Less than an hour after Kacsmaryk’s ruling, a federal judge out of Washington State issued a contradictory decision ordering the FDA to make no changes to the availability of mifepristone.

“This is an important victory for those who seek to save unborn babies,” Breitbart News senior legal contributor Ken Klukowski said in reaction to the decision from Texas. “The fact that multiple federal courts are going in opposite directions could quickly lead to what is called a circuit split at the appeals court level, which would likely send this issue to the Supreme Court within a year.”

The ADF issued a statement on Friday night calling the decision a “significant victory.”

“By illegally approving dangerous chemical abortion drugs, the FDA put women and girls in harm’s way, and it’s high time the agency is held accountable for its reckless actions,” Alliance Defending Freedom Senior Counsel Erik Baptist said. 

He continued: 

Pregnancy is not an illness, and chemical abortion drugs don’t provide a therapeutic benefit—they can pose serious and life-threatening complications to the mother, in addition to ending a baby’s life. The FDA never had the authority to approve these hazardous drugs and remove important safeguards. This is a significant victory for the doctors and medical associations we represent and more importantly, the health and safety of women and girls.

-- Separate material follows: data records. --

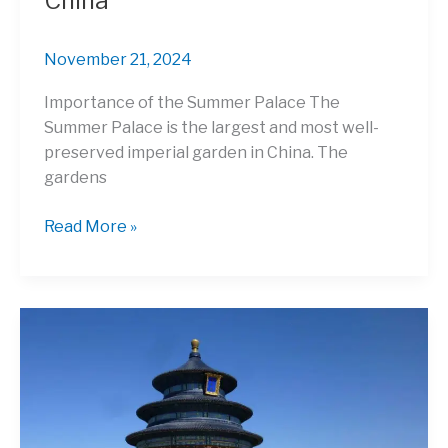
China
November 21, 2024
Importance of the Summer Palace The
Summer Palace is the largest and most well-
preserved imperial garden in China. The
gardens
The
Read More »
Summer
Palace:
Marvel
at
the
Largest
Imperial
Garden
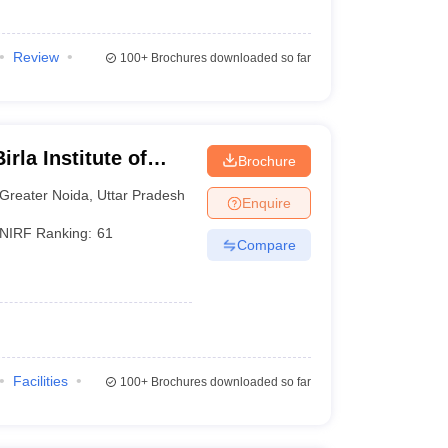
Review
100+
Brochures downloaded so far
rla Institute of
Brochure
reater Noida
Greater Noida
,
Uttar Pradesh
Enquire
NIRF Ranking:
61
Compare
Facilities
100+
Brochures downloaded so far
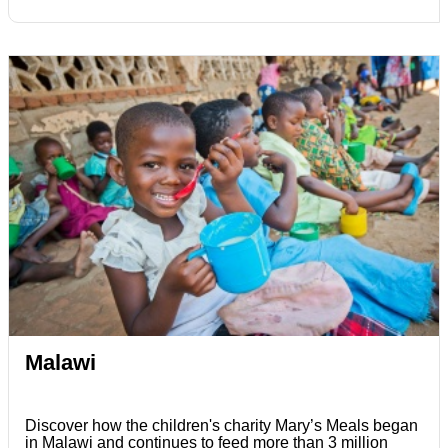
Malawi
Discover how the children's charity Mary’s Meals began
in Malawi and continues to feed more than 3 million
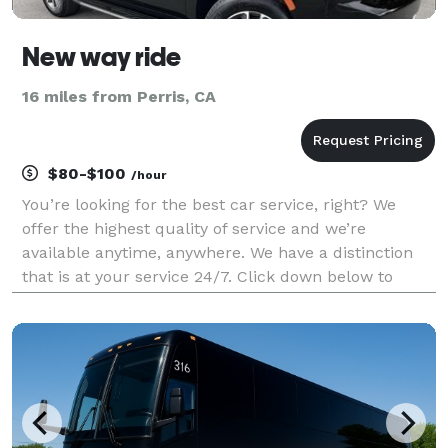
New way ride
16 miles from Perris, CA
$80-$100
/hour
You’re looking for the best car service, right? We
offer the highest quality of service and we’re
available anytime, anywhere. We have a distinction
that is at your service 24/7. Click down below to
learn more about us and book your ride today!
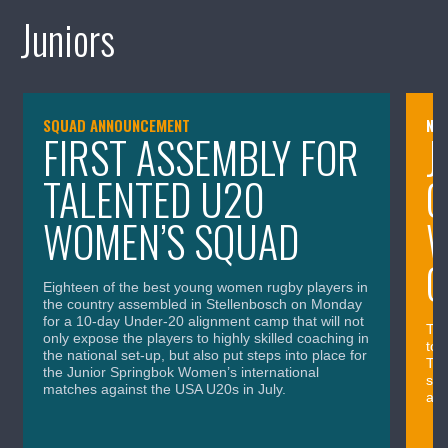
Juniors
SQUAD ANNOUNCEMENT
NE
FIRST ASSEMBLY FOR
J
TALENTED U20
G
WOMEN’S SQUAD
W
O
Eighteen of the best young women rugby players in
the country assembled in Stellenbosch on Monday
for a 10-day Under-20 alignment camp that will not
The
only expose the players to highly skilled coaching in
tow
the national set-up, but also put steps into place for
Thu
the Junior Springbok Women’s international
ses
matches against the USA U20s in July.
and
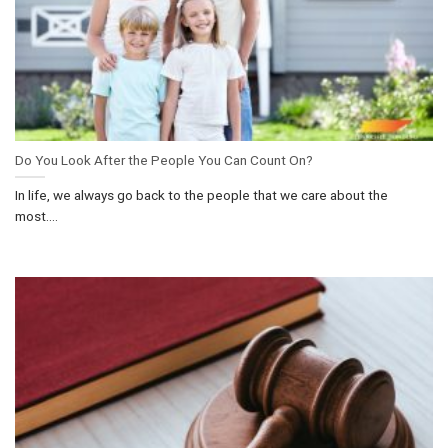
Do You Look After the People You Can Count On?
In life, we always go back to the people that we care about the
most....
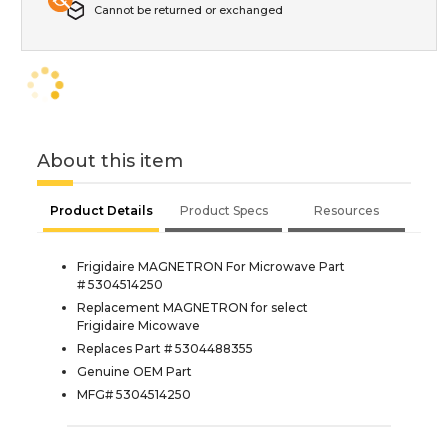
Cannot be returned or exchanged
About this item
Product Details
Product Specs
Resources
Frigidaire MAGNETRON For Microwave Part
# 5304514250
Replacement MAGNETRON for select
Frigidaire Micowave
Replaces Part # 5304488355
Genuine OEM Part
MFG# 5304514250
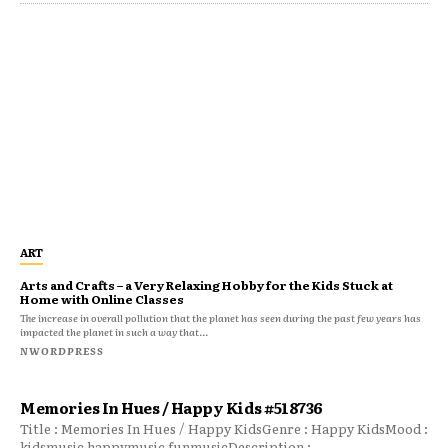
ART
Arts and Crafts – a Very Relaxing Hobby for the Kids Stuck at
Home with Online Classes
The increase in overall pollution that the planet has seen during the past few years has
impacted the planet in such a way that...
NWORDPRESS
Memories In Hues / Happy Kids #518736
Title : Memories In Hues / Happy KidsGenre : Happy KidsMood :
kidsmusic happymusic funmusicDescription :...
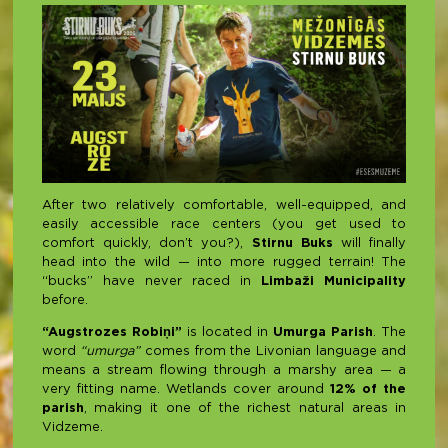
After two relatively comfortable, well-equipped, and
easily accessible race centers (you get used to
comfort quickly, don’t you?),
Stirnu Buks
will finally
head into the wild — into more rugged terrain! The
“bucks” have never raced in
Limbaži Municipality
before.
“Augstrozes Robiņi”
is located in
Umurga Parish
. The
word
“umurga”
comes from the Livonian language and
means a stream flowing through a marshy area — a
very fitting name. Wetlands cover around
12% of the
parish
, making it one of the richest natural areas in
Vidzeme.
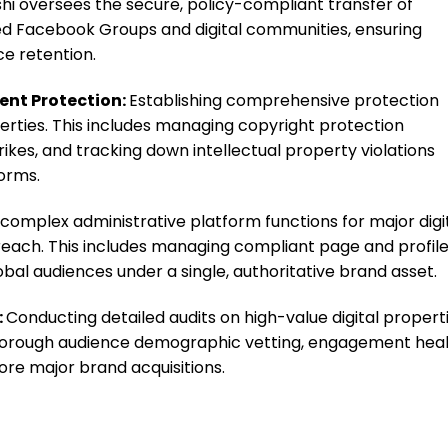
i oversees the secure, policy-compliant transfer of
ed Facebook Groups and digital communities, ensuring
e retention.
ent Protection:
Establishing comprehensive protection
erties. This includes managing copyright protection
rikes, and tracking down intellectual property violations
orms.
complex administrative platform functions for major digi
 reach. This includes managing compliant page and profil
al audiences under a single, authoritative brand asset.
:
Conducting detailed audits on high-value digital properti
 thorough audience demographic vetting, engagement hea
ore major brand acquisitions.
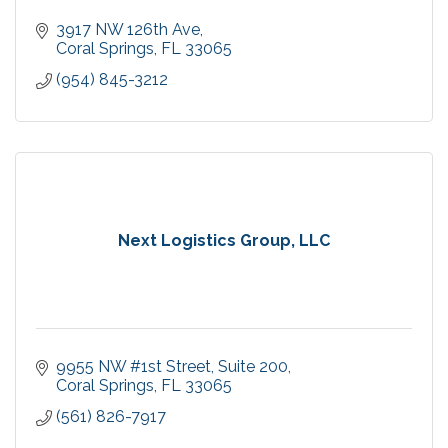
3917 NW 126th Ave
Coral Springs
FL
33065
(954) 845-3212
Next Logistics Group, LLC
9955 NW #1st Street
Suite 200
Coral Springs
FL
33065
(561) 826-7917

Attorney General Merrick Garland also issued a statement following the ruling, stating that the DOJ is “committed to protecting Americans’ access to legal reproductive care.” 

He said: 

The Justice Department strongly disagrees with the decision of the District Court for the Northern District of Texas in Alliance for Hippocratic Medicine v. FDA and will be appealing the court’s decision and seeking a stay pending appeal. Today’s decision overturns the FDA’s expert judgment, rendered over two decades ago, that mifepristone is safe and effective. The Department will continue to defend the FDA’s decision. Separately, the Justice Department is reviewing the decision of the District Court for the Eastern District of Washington in Washington et al. v. FDA. The Department is committed to protecting Americans’ access to legal reproductive care.

The pro-abortion Guttmacher Institute found that mifepristone is used for more than half of all abortions in the United States. In 2020, the drug accounted for 53 percent of all abortions, up from 39 percent in 2017.

The case is Alliance for Hippocratic Medicine v. U.S. Food and Drug Administration, No. 23-10362 in the U.S. Court of Appeals for the Fifth Circuit.